MANAMA (Reuters) - U.S. Defense Secretary Robert Gates defended Israel's nuclear program on Saturday, saying the Jewish state did not seek to destroy its neighbors or support terrorism, unlike Iran.

Barack Obama

Asked at the Manama Dialogue conference whether he thought Israel's nuclear program posed a threat to the region, Gates replied: "No, I do not."

The statement was greeted by laughter from a room filled with government officials from Middle Eastern countries.

Israel is widely assumed to have the region's only atomic arsenal, but refuses to confirm or deny it. Washington has long avoided pressing Israel to go public with its capabilities.

Gates did not specifically mention Israel's nuclear weapons or arsenal, but responded to questions about its "nuclear program" -- giving the Pentagon chief room to dismiss any suggestion that he implicitly confirmed the existence of nuclear weapons in Israel.

He dismissed the allegation that the United States applied a double standard on the nuclear issue by supporting Israel while calling for Iran to abandon its enrichment activities, which Tehran says are for peaceful purposes.

"Israel is not training terrorists to subvert its neighbors. It has not shipped weapons into a place like Iraq to kill thousands of innocent civilians covertly," Gates said.

"It has not threatened to destroy any of its neighbors. It is not trying to destabilize the government of Lebanon.

"So I think there are significant differences in terms of both the history and the behavior of the Iranian and Israeli governments. I understand there is a difference of view on that," he said.

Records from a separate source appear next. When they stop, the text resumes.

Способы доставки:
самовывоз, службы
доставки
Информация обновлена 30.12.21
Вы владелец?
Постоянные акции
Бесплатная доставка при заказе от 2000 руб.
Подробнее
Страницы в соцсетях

Iran denies U.S. allegations that it has armed, trained and funded Shi'ite militias in Iraq, blaming the violence in Iraq on the U.S.-led invasion to topple Saddam Hussein in 2003.

A year ago, Gates first angered Israelis during testimony to the U.S. Congress by including Israel in a list of nuclear-armed countries in the regions around Iran to explain why Tehran might have sought the means to build an atomic bomb. He has not publicly discussed it since.

Israel admits to having two atomic reactors, describing them officially as research facilities. Its refusal to discuss any nuclear weapons capabilities or accept international inspections at the facilities is a major irritant for Arabs and Iran, which see it as a contradiction in U.S. policy in the region.